Oil also shapes energy markets through risk perception. Geopolitical events affecting oil-producing regions often trigger broad risk-off behaviour across commodity markets. Even if physical supply is not immediately disrupted, the risk premium embedded in oil prices influences investor sentiment and trading behaviour in gas and power markets. Correlations rise, volatility increases, and forward curves adjust to reflect heightened uncertainty. Oil becomes a proxy for geopolitical risk that permeates the entire energy complex.

Fuel-switching, though limited in modern power systems, remains another channel of influence. In extreme conditions, distillates can serve as backup fuels for power generation or industrial processes. The economics of such switching depend on refined product prices, linking oil market dynamics to emergency power-sector decisions.
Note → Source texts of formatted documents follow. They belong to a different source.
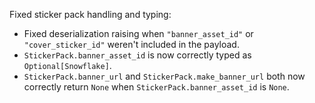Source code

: Fixed sticker pack handling and typing:

* Fixed deserialization raising when `"banner_asset_id"` or `"cover_sticker_id"` weren't included in the payload.
* `StickerPack.banner_asset_id` is now correctly typed as `Optional[Snowflake]`.
* `StickerPack.banner_url` and `StickerPack.make_banner_url` both now correctly return `None` when `StickerPack.banner_asset_id` is `None`.
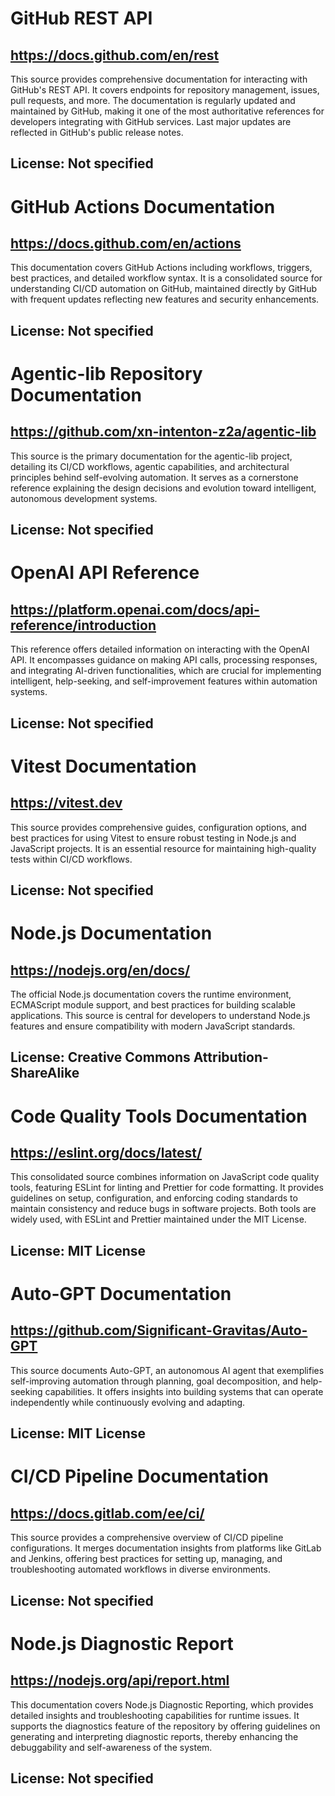 # GitHub REST API
## https://docs.github.com/en/rest
This source provides comprehensive documentation for interacting with GitHub's REST API. It covers endpoints for repository management, issues, pull requests, and more. The documentation is regularly updated and maintained by GitHub, making it one of the most authoritative references for developers integrating with GitHub services. Last major updates are reflected in GitHub's public release notes.
## License: Not specified

# GitHub Actions Documentation
## https://docs.github.com/en/actions
This documentation covers GitHub Actions including workflows, triggers, best practices, and detailed workflow syntax. It is a consolidated source for understanding CI/CD automation on GitHub, maintained directly by GitHub with frequent updates reflecting new features and security enhancements.
## License: Not specified

# Agentic-lib Repository Documentation
## https://github.com/xn-intenton-z2a/agentic-lib
This source is the primary documentation for the agentic-lib project, detailing its CI/CD workflows, agentic capabilities, and architectural principles behind self-evolving automation. It serves as a cornerstone reference explaining the design decisions and evolution toward intelligent, autonomous development systems.
## License: Not specified

# OpenAI API Reference
## https://platform.openai.com/docs/api-reference/introduction
This reference offers detailed information on interacting with the OpenAI API. It encompasses guidance on making API calls, processing responses, and integrating AI-driven functionalities, which are crucial for implementing intelligent, help-seeking, and self-improvement features within automation systems.
## License: Not specified

# Vitest Documentation
## https://vitest.dev
This source provides comprehensive guides, configuration options, and best practices for using Vitest to ensure robust testing in Node.js and JavaScript projects. It is an essential resource for maintaining high-quality tests within CI/CD workflows.
## License: Not specified

# Node.js Documentation
## https://nodejs.org/en/docs/
The official Node.js documentation covers the runtime environment, ECMAScript module support, and best practices for building scalable applications. This source is central for developers to understand Node.js features and ensure compatibility with modern JavaScript standards.
## License: Creative Commons Attribution-ShareAlike

# Code Quality Tools Documentation
## https://eslint.org/docs/latest/
This consolidated source combines information on JavaScript code quality tools, featuring ESLint for linting and Prettier for code formatting. It provides guidelines on setup, configuration, and enforcing coding standards to maintain consistency and reduce bugs in software projects. Both tools are widely used, with ESLint and Prettier maintained under the MIT License.
## License: MIT License

# Auto-GPT Documentation
## https://github.com/Significant-Gravitas/Auto-GPT
This source documents Auto-GPT, an autonomous AI agent that exemplifies self-improving automation through planning, goal decomposition, and help-seeking capabilities. It offers insights into building systems that can operate independently while continuously evolving and adapting.
## License: MIT License

# CI/CD Pipeline Documentation
## https://docs.gitlab.com/ee/ci/
This source provides a comprehensive overview of CI/CD pipeline configurations. It merges documentation insights from platforms like GitLab and Jenkins, offering best practices for setting up, managing, and troubleshooting automated workflows in diverse environments.
## License: Not specified

# Node.js Diagnostic Report
## https://nodejs.org/api/report.html
This documentation covers Node.js Diagnostic Reporting, which provides detailed insights and troubleshooting capabilities for runtime issues. It supports the diagnostics feature of the repository by offering guidelines on generating and interpreting diagnostic reports, thereby enhancing the debuggability and self-awareness of the system.
## License: Not specified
While these situations are rare, their impact during periods of stress can be significant, reinforcing oil’s role as a system regulator rather than a peripheral market.

The subtlety of oil’s influence makes it easy to overlook. Crude prices may remain stable while refined product markets tighten. Freight rates may spike without moving oil benchmarks materially. Refineries may alter operations based on margins invisible to headline prices. Yet these developments reshape the cost and availability of gas and power, embedding oil-driven signals deep within the energy system.

For South-East Europe, recognising oil’s regulatory role is essential. The region’s exposure to global shipping routes, limited refining capacity, and dependence on imported fuels makes it particularly sensitive to oil-related disruptions. These sensitivities often manifest indirectly, through higher gas costs, altered power prices, or increased volatility, rather than through obvious oil-market shocks.